# If your numnah slips back under your saddle.....



## marmalade76 (2 November 2011)

..even after only a half hour ride (any numnah, including Nuumed hi-wither numnahs), would you think it was something to do with the fit of your saddle?


----------



## JR2011 (2 November 2011)

To be honest i never really have that issue but i use the HKM Dressage squares.
The only time i have found any saddle cloth or numnah to slip was one of the Nuumed hi-wither ones with the D-ring attachments


----------



## fatpiggy (2 November 2011)

Definitely.


----------



## Splish & Masons mum (2 November 2011)

it would certainly be the first thing I would look at. Have you tried a numnah that's "sticky" on the top? although this might mask any problem that does exist.


----------



## Kenzo (2 November 2011)

Could be, it could be that there is no longer even pressure along the pannels of the saddle on both sides, so with the movement of the horse it's pulling the saddle cloth back, is there any movement in the back of the saddle, is it still sitting level or is there a bit of rising?


----------



## noodle_ (2 November 2011)

no. mine slipped back  - my saddle had been fitted by a master saddler.

My numnah was rubbish - so bought a mark todd (sticky) saddlcloth - problem solved


----------



## marmalade76 (2 November 2011)

I had a new saddle, professionally fitted, six months ago. No numnah slippage of any kind at first, but after a couple of months it started. The saddle had dropped and I thought this was the reason for the loss of numnahs. 

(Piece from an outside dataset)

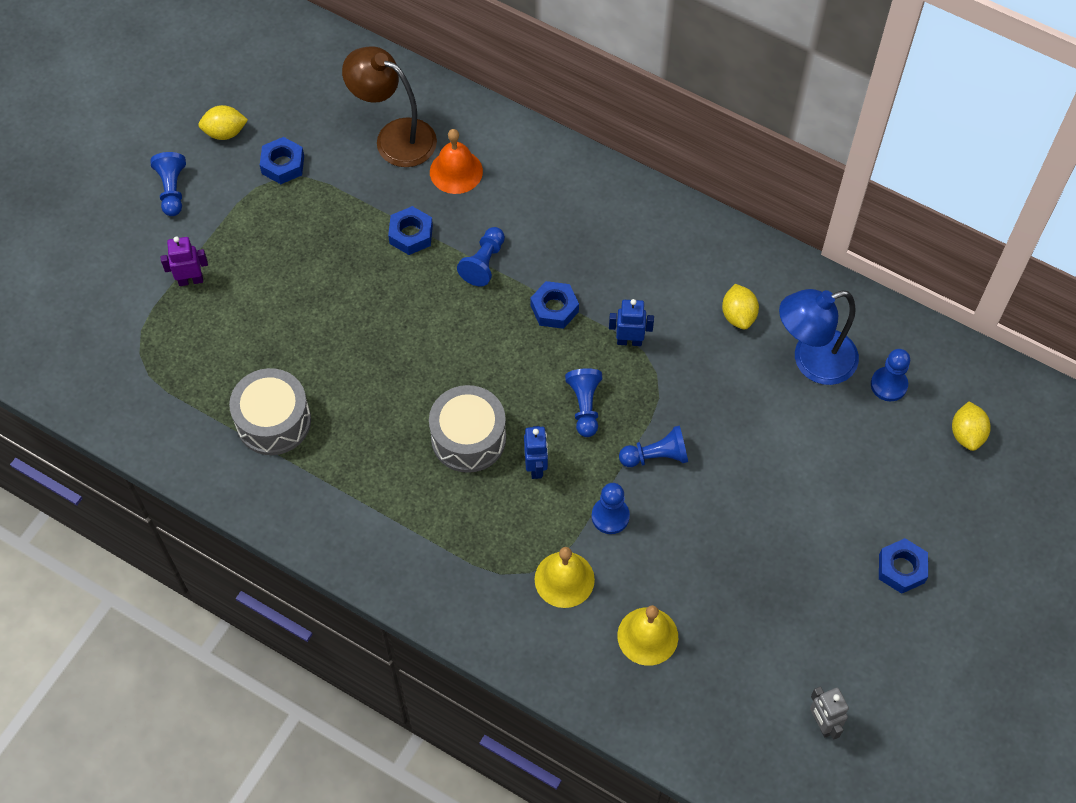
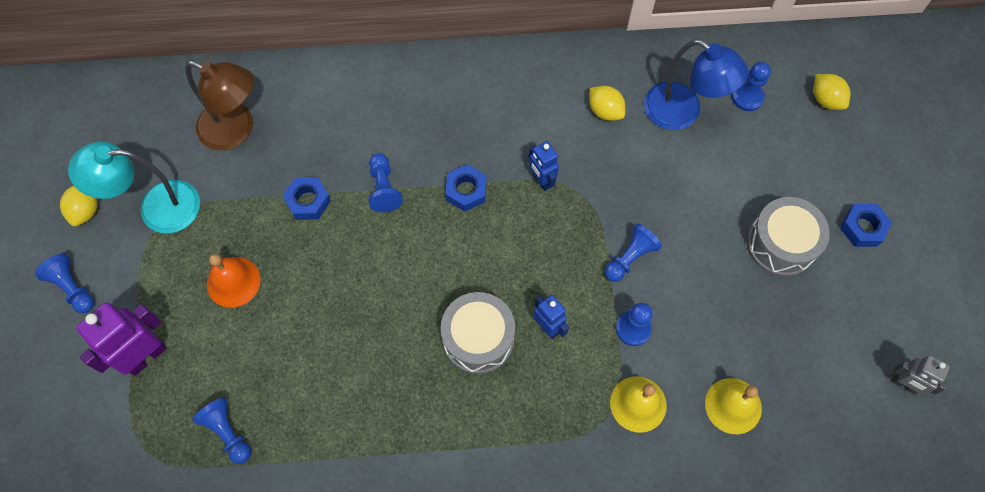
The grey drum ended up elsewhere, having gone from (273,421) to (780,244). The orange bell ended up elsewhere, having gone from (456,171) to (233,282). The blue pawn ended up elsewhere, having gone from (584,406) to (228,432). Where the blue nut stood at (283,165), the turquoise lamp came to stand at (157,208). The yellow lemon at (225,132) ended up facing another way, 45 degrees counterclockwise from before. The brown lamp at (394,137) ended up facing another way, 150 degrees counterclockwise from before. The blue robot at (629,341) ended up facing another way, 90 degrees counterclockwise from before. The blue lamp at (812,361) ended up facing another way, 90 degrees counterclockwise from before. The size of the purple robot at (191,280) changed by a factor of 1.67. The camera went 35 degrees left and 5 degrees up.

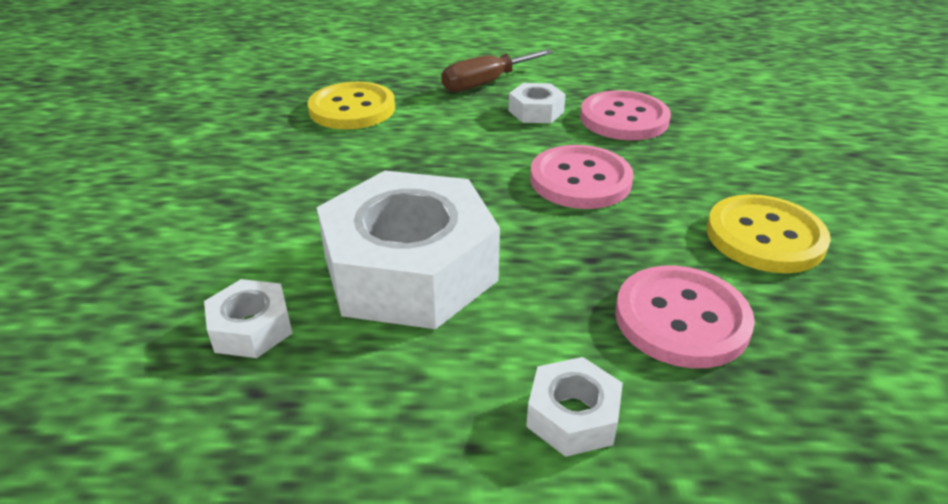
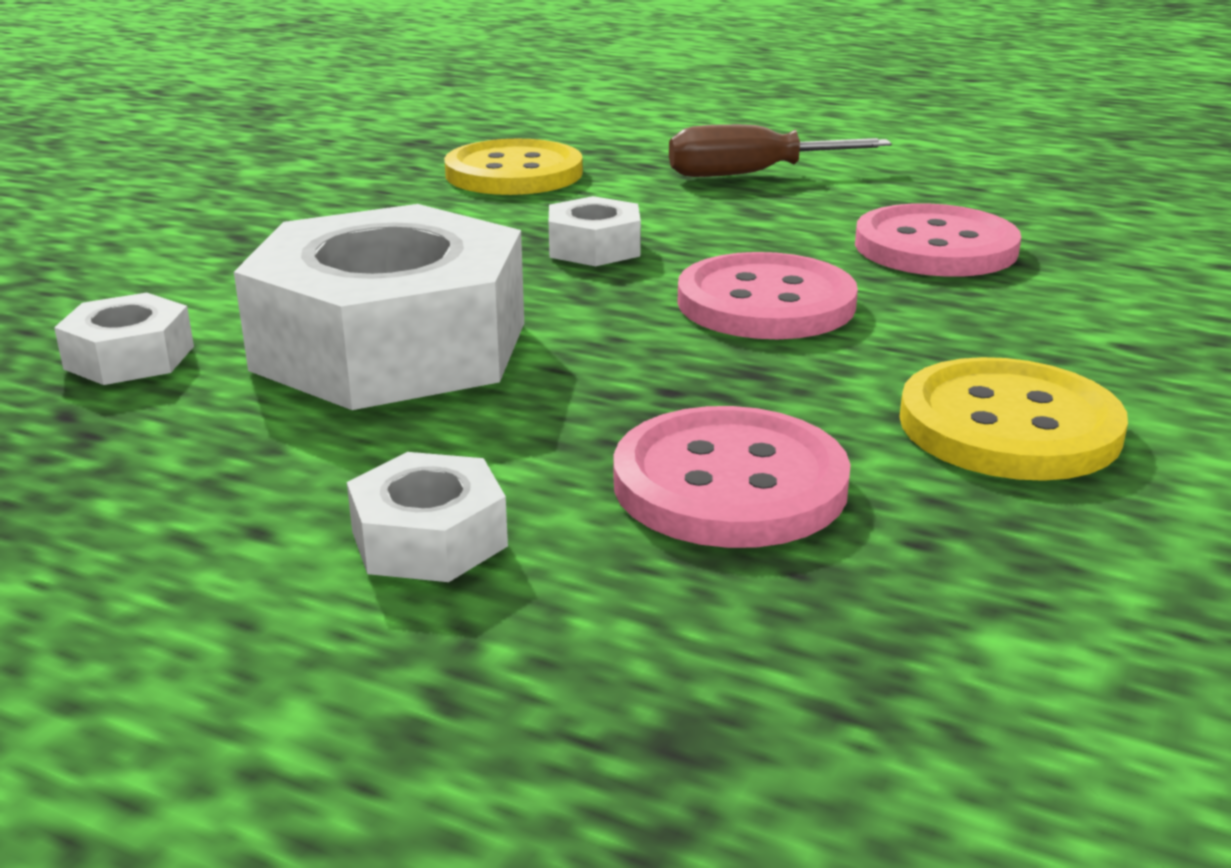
The white nut ended up elsewhere, having gone from (536,111) to (594,247). The camera went 25 degrees right and 10 degrees down.

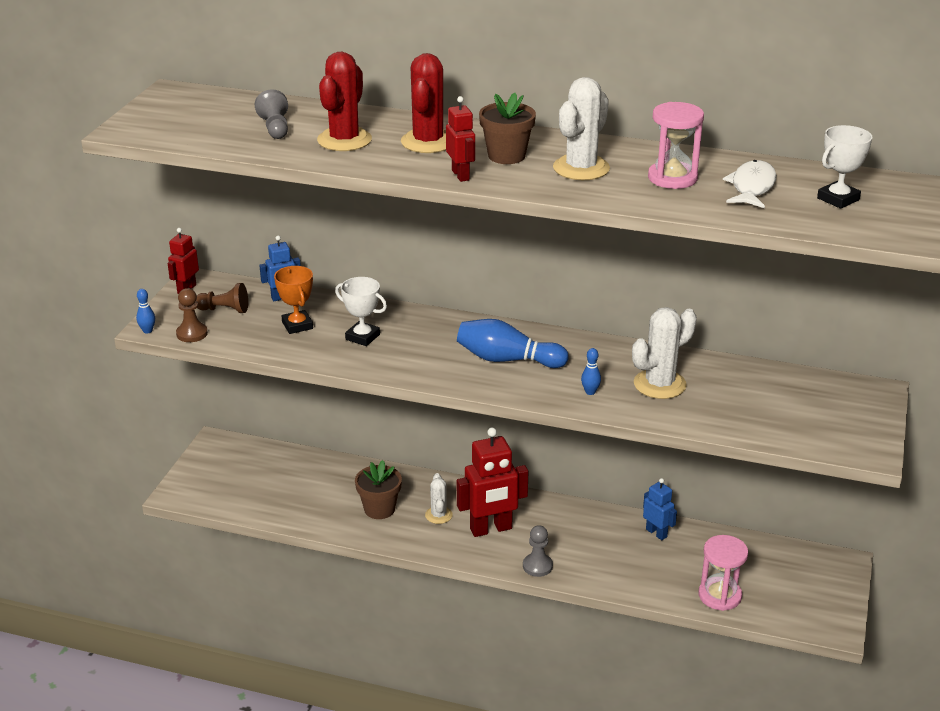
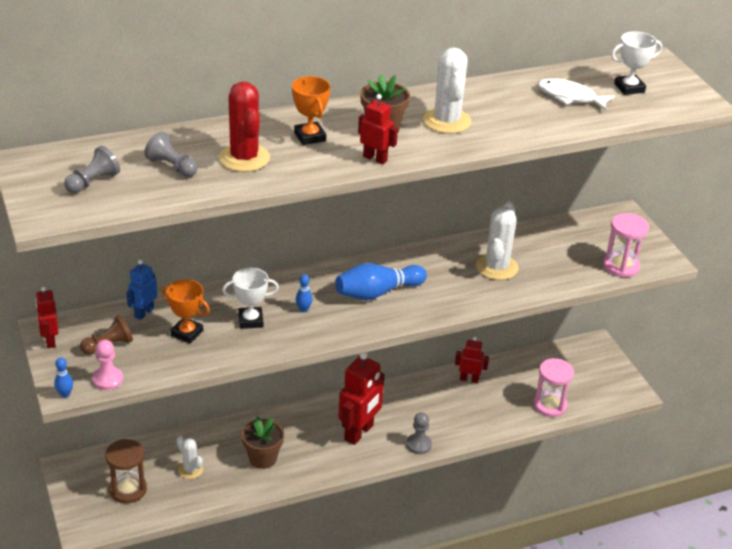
The second view gained the grey pawn at (93,182). The second view gained the brown hourglass at (128,489). The white cactus ended up elsewhere, having gone from (438,515) to (190,470). The blue bowling pin ended up elsewhere, having gone from (590,392) to (303,309). The pink hourglass ended up elsewhere, having gone from (672,178) to (621,266). Where the red cactus stood at (428,142), the orange trophy came to stand at (310,137). What was the brown pawn at (192,334) turned into the pink pawn at (108,379). What was the blue robot at (656,533) turned into the red robot at (469,379). The white fish at (752,187) ended up facing another way, 45 degrees counterclockwise from before. The white trophy at (838,199) ended up facing another way, 60 degrees clockwise from before. The camera went 40 degrees left and 5 degrees up.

Arranged for the fitter to come, who grudgingly took the saddle for adjustment (she did not charge though) and suggested the reason my numnahs were slipping was because I had removed the tapes and was told that is what they're there for, but I have always understood that if numnah slips there is a fitting issue with the saddle and like I said before, they didn't slip when I first had the saddle. 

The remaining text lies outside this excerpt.